This is the 12th installment of a multi-week effort to share examples of posters which were presented during September’s Future Force Capabilities Conference presented by the National Defense Industrial Association in Austin, Texas.
I’ll let it speak for itself and contact info is on the poster.
You have to post these posters in a higher resolution, we cant read the fine text on them even on a desktop pc.
They are posted at the resolution provided to me. Perhaps contact the POC?
I think the blog is compressing it on upload to meet the width requirements of 440×660 resolution. Most images you post on articles end up 440 wide and they scale the height to meet that width. Can you email me the original you were provided with so I can confirm?

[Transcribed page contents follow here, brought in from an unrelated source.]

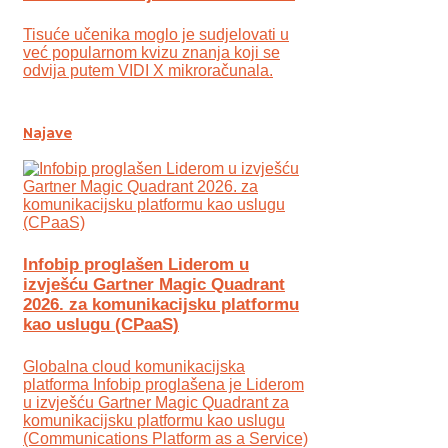
Tisuće učenika moglo je sudjelovati u
već popularnom kvizu znanja koji se
odvija putem VIDI X mikroračunala.
Najave
Infobip proglašen Liderom u
izvješću Gartner Magic Quadrant
2026. za komunikacijsku platformu
kao uslugu (CPaaS)
Globalna cloud komunikacijska
platforma Infobip proglašena je Liderom
u izvješću Gartner Magic Quadrant za
komunikacijsku platformu kao uslugu
(Communications Platform as a Service)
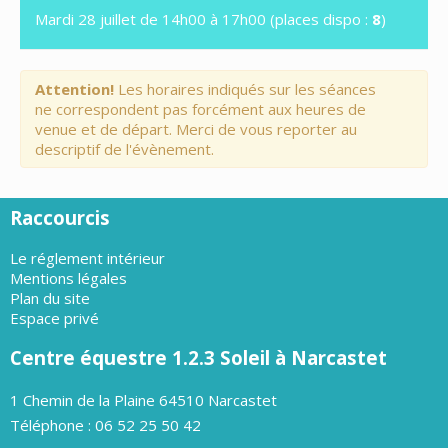
Mardi 28 juillet de 14h00 à 17h00 (places dispo :
8
)
Attention!
Les horaires indiqués sur les séances
ne correspondent pas forcément aux heures de
venue et de départ. Merci de vous reporter au
descriptif de l'évènement.
Raccourcis
Le réglement intérieur
Mentions légales
Plan du site
Espace privé
Centre équestre 1.2.3 Soleil à Narcastet
1 Chemin de la Plaine 64510 Narcastet
Téléphone : 06 52 25 50 42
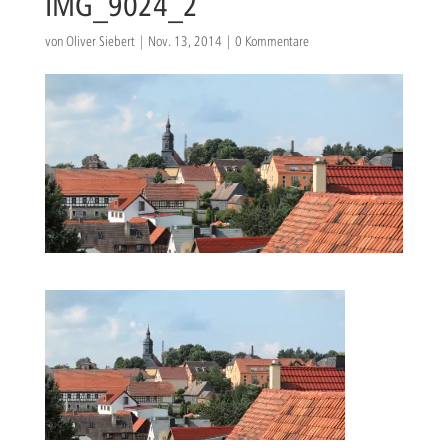
IMG_9024_2
von
Oliver Siebert
|
Nov. 13, 2014
|
0 Kommentare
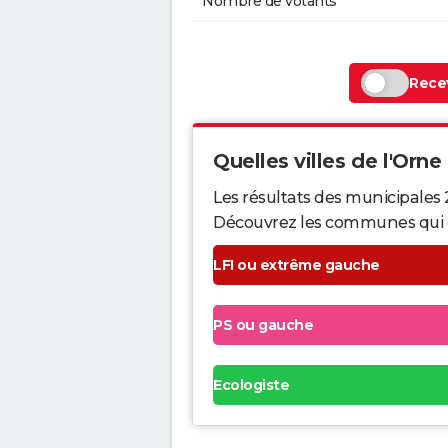
Nombre de votants
Recev
Quelles villes de l'Orne 
Les résultats des municipales 
Découvrez les communes qui ont 
LFI ou extrême gauche
PS ou gauche
Ecologiste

Right-click on the pic, open the image in a different tab, delete the resolution before the .jpeg and hit Enter.
Something like this:
https://ssdaily.tempurl.host/wp-content/uploads/2022/10/ndia-2018-frangible-ap-poster.jpg
Now thats the ticket, thank you very much!
I had this same issue but I figured it out recently. This site’s odd and the image has some scaling build in- if you zoom in with your browser, it’ll make the image far higher resolution. You can then right click it and save it at that higher resolution.
Interesting to see small arms cartridges moving towards the same principles as (anti-) tank ammunition.
But multi layer ceramics albeit heavier, should be able to counter the effect described in the poster?
It would make sense to make a composite of layers of ceramic. There’s a lot of polymer backers that already blend different densities and polymers. They will use a core within the backer of generally a softer polymer and use a harder variant to encase it. This would make a composite that has different properties. I’ve seen a few plates with it mostly from LTC. The real question we should ask is if a bullet design like this applied to current threat ratings would defeat them. Same FPS, Weight and all that jazz. Just different design
Hmmm. Does this kind of bullet in 556 penetrate lvl IV ESAPI plate? If so… wouldn’t it make part of the reason for NGSW disappear?
PS Eric, don’t worry about the pic resolution – I could easily read the text on a cell phone 😉
Agreed. If a 5.56NATO version of these projectiles can penetrate even a NIN Level III / RF2, then rational NGSW is mostly irrelevant. Of course this is still early lab produced beta testing. Some time and money will be needed to replicate this for real field testing. And who knows, maybe the ceramic frangible ammo has ruggedness issues in a field setting. None of it has been tested. Also on a cell phone resolution is great.